**YOUR OBJECTIVE**:
Once you find the line with "camera: 45 degrees right, 15 degrees down" in the entries below, return exactly every line from it through the line with "none -> beige pillow [482,245,525,306]".

**SOURCE INFORMATION**:
####################
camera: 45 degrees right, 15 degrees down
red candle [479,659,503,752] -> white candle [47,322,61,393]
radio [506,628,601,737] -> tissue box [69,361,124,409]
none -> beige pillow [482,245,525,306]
####################
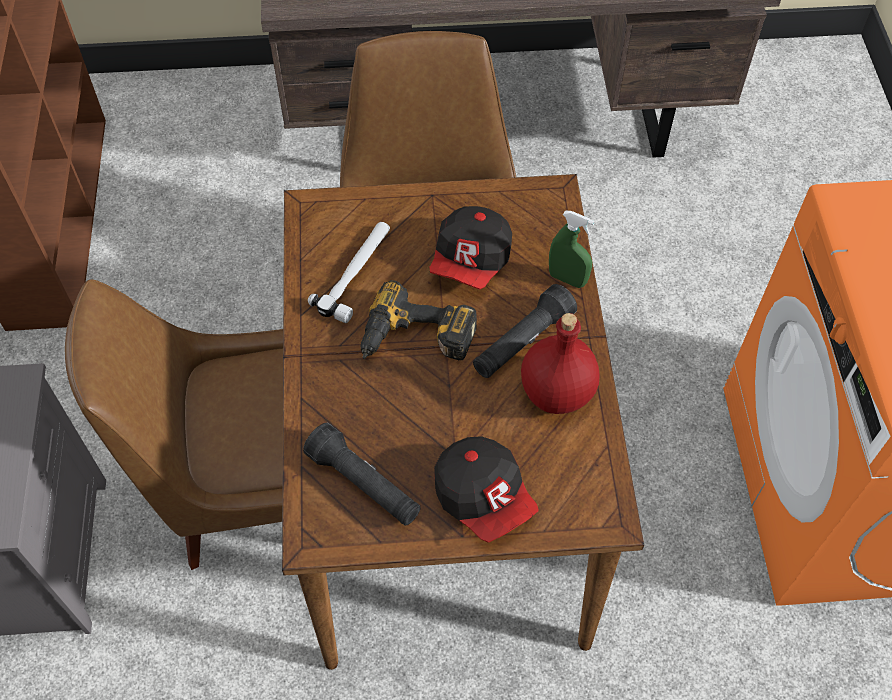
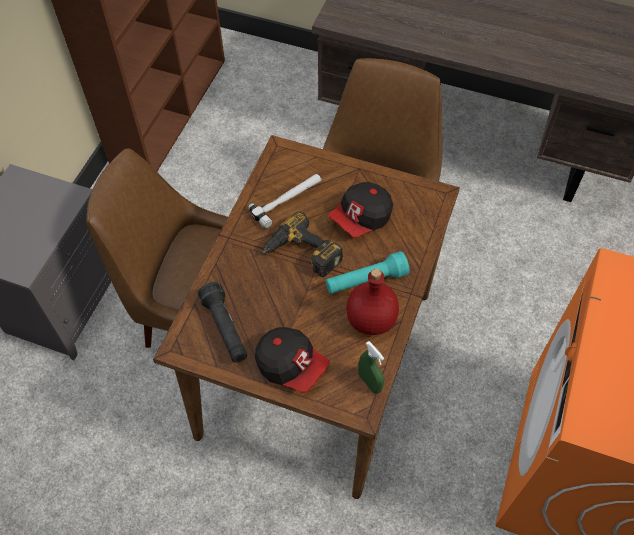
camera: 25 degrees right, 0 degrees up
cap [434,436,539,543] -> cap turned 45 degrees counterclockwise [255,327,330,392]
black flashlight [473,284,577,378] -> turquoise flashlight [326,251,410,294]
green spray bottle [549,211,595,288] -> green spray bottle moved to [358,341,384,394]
####################
**TASK OUTPUT**:
camera: 45 degrees right, 15 degrees down
red candle [479,659,503,752] -> white candle [47,322,61,393]
radio [506,628,601,737] -> tissue box [69,361,124,409]
none -> beige pillow [482,245,525,306]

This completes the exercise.